Marriage, Family, and the “Spousal Meaning of the Body”

Squad :)

#Squad

The last few weeks of summer have been pretty beautiful. The day before yesterday, early evening, as the sun cast a golden glow across the Norfolk beach where my friends and I had spent the afternoon, I had one of those moments when you just think, “God, you are so good, and all of this is so good.”

A little group of us including my sister’s family and two other young families who are our friends (a myriad of all kinds of connections you get in the Catholic world, including some of us being at university together) spent the week near Walsingham. With six children age 3 and under and lots of early starts, yes, it was shattering, and most evenings involved a good amount of gin and stupid games when the kids were asleep.

Classic :)

Classic 🙂

And through the chaos, it was a week of many of these golden-edged moments… Seal-watching early one morning, incredible worship at the Youth 2000 festival, a stunning cycle ride round the Holkham Estate, lots of storytelling, duck-feeding, prayers and Mass together, a big BBQ one night with lots of other friends who were in Walsingham for the week, consecrating all of our families to the Holy Family in the Slipper Chapel on the final morning of our holiday. Someone asked if we’d had any arguments that week, as perhaps sometimes happens when lots of different people stay together for a period of time. But no, we didn’t… it was blissful and it was hard saying goodbye at the end. I know from my friends that parenting and family life in the trenches are tough, and somehow, doing it together with friends for one week made it consoling, fun, encouraging.

Cute factor

The cute factor was running high

Just the week before, I had been at Buckfast Abbey for a School of the Annunciation summer school on Catholic moral teaching. I gave four lectures on Theology of the Body, and so my entire summer has been permeated with JPII’s “theological time-bomb” teaching. I hadn’t read Theology of the Body since I was at uni, when I determinedly ploughed through it one summer, drawing pictures to help get my head around the dense philosophy (and it was much denser in the days before the new Dr Michael Waldstein translation!). So, this summer, on moments on a beach in Wales, in a forest near home, and in my parents’ back garden, I found myself not reading a summer novel, but rather, Theology of the Body. God knew what he was doing when I was asked to give these talks, he somehow knew that filling my days and reading time with TOB was exactly what I needed.

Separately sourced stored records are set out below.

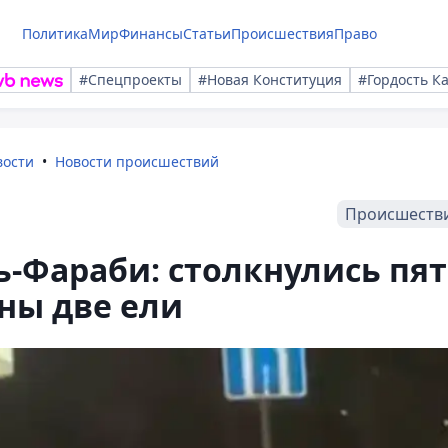
Политика
Мир
Финансы
Статьи
Происшествия
Право
#Спецпроекты
#Новая Конституция
#Гордость К
вости
Новости происшествий
Происшеств
ь-Фараби: столкнулись пя
ны две ели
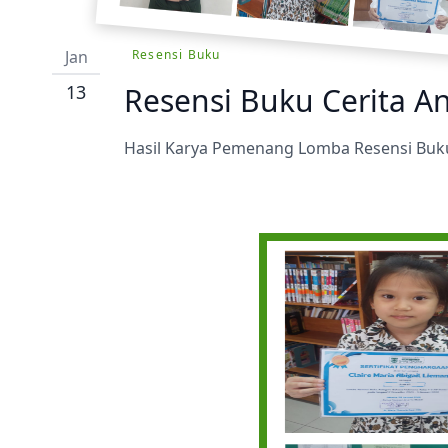
Prestasi
Ekstrakurikuler
Jan
Resensi Buku
13
Resensi Buku Cerita A
Hasil Karya Pemenang Lomba Resensi Buku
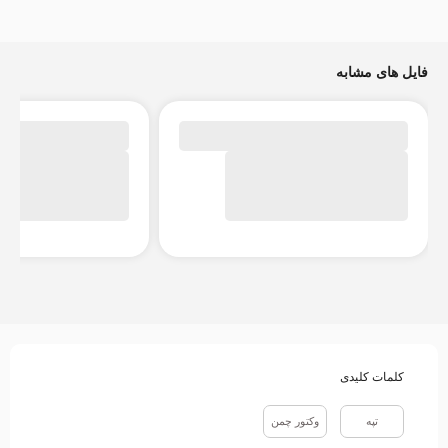
فایل های مشابه
کلمات کلیدی
تپه
وکتور چمن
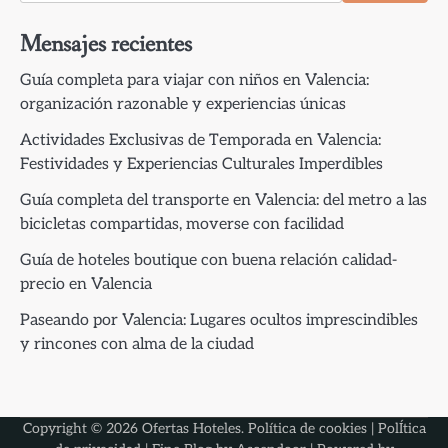
Mensajes recientes
Guía completa para viajar con niños en Valencia:
organización razonable y experiencias únicas
Actividades Exclusivas de Temporada en Valencia:
Festividades y Experiencias Culturales Imperdibles
Guía completa del transporte en Valencia: del metro a las
bicicletas compartidas, moverse con facilidad
Guía de hoteles boutique con buena relación calidad-
precio en Valencia
Paseando por Valencia: Lugares ocultos imprescindibles
y rincones con alma de la ciudad
Copyright © 2026
Ofertas Hoteles
.
Política de cookies
|
PolÍtica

The time we got stranded on the beach

The time we got stranded on the beach

One of the themes that runs through TOB is the “spousal meaning of the body”. JPII defines this at one point as,

the body’s “power to express love: precisely that love in which the human person becomes a gift and – through the gift – fulfils the very meaning of his being and existence” (TOB 15:1)

How much I have reflected on these words… Of course, in the face of looking after under 3s, you wonder could this be any plainer?! Parents’ expression of love for their child is a complete outpouring of themselves; but it is also the experience of the young people pouring themselves out in running the Youth 2000 festival, and it was my experience on World Youth Day last month. I remember aching with tiredness and still pushing on, and knowing this is the experience of the crucible of parenthood, especially when children are really small. And in all this, I reflected, we see the “spousal meaning of the body”, what it looks like to make a gift of ourselves, and in this, discovering the “meaning of our being and existence”.

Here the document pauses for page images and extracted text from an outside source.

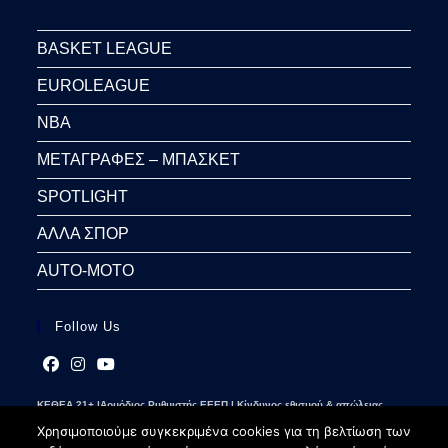
BASKET LEAGUE
EUROLEAGUE
NBA
ΜΕΤΑΓΡΑΦΕΣ – ΜΠΑΣΚΕΤ
SPOTLIGHT
ΑΛΛΑ ΣΠΟΡ
AUTO-MOTO
Follow Us
Opens
Opens
Opens
ΚΕΘΕΑ 21+ |Αρμόδιος Ρυθμιστής ΕΕΕΠ | Κίνδυνος εθισμού & απώλειας
in
in
in
περιουσίας | Γραμμή βοήθειας ΚΕΘΕΑ: 2109237777 | Παίξε Υπεύθυνα
a
a
a
Χρησιμοποιούμε συγκεκριμένα cookies για τη βελτίωση των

“…man can fully discover his true self only in a sincere giving of himself” (Gaudium et Spes, 24)

Cambridge wedding

I mentioned that earlier this summer, a close friend of mine was ordained a priest. Less than a month ago, another close friend of ours got married. In my final session on Theology of the Body, I included some of JPII’s teaching on celibacy, and also his reflection on the complementarity of celibacy and marriage. I love what he says about this:

In “the life of an authentically Christian community, the attitudes and values proper to one and the other state … in some sense interpenetrate” (TOB 78:4)

How beautiful this is. Marriage, he says, reminds celibates that the nature of their vocation and of their love is to be “spousal”. While celibacy reminds those who are married that their marriage is a temporal sign of the eternal reality of ultimate union with God. (See TOB 81 for more on this).

Preparing for Mass

Preparing for Mass

What I taught last week, I really experienced this week, sharing a beautiful house with a mix of friends who are married and celibate. What a gift both can be to the other. And tonight, knowing that I won’t be woken by a toddler as soon as the sun rises, I still know that the most beautiful way to live life is “spousally” – in a complete gift of yourself such that you lose and forget yourself. It really is the only way to live, to be free, to be happy. And I knew that for sure on that golden Norfolk beach.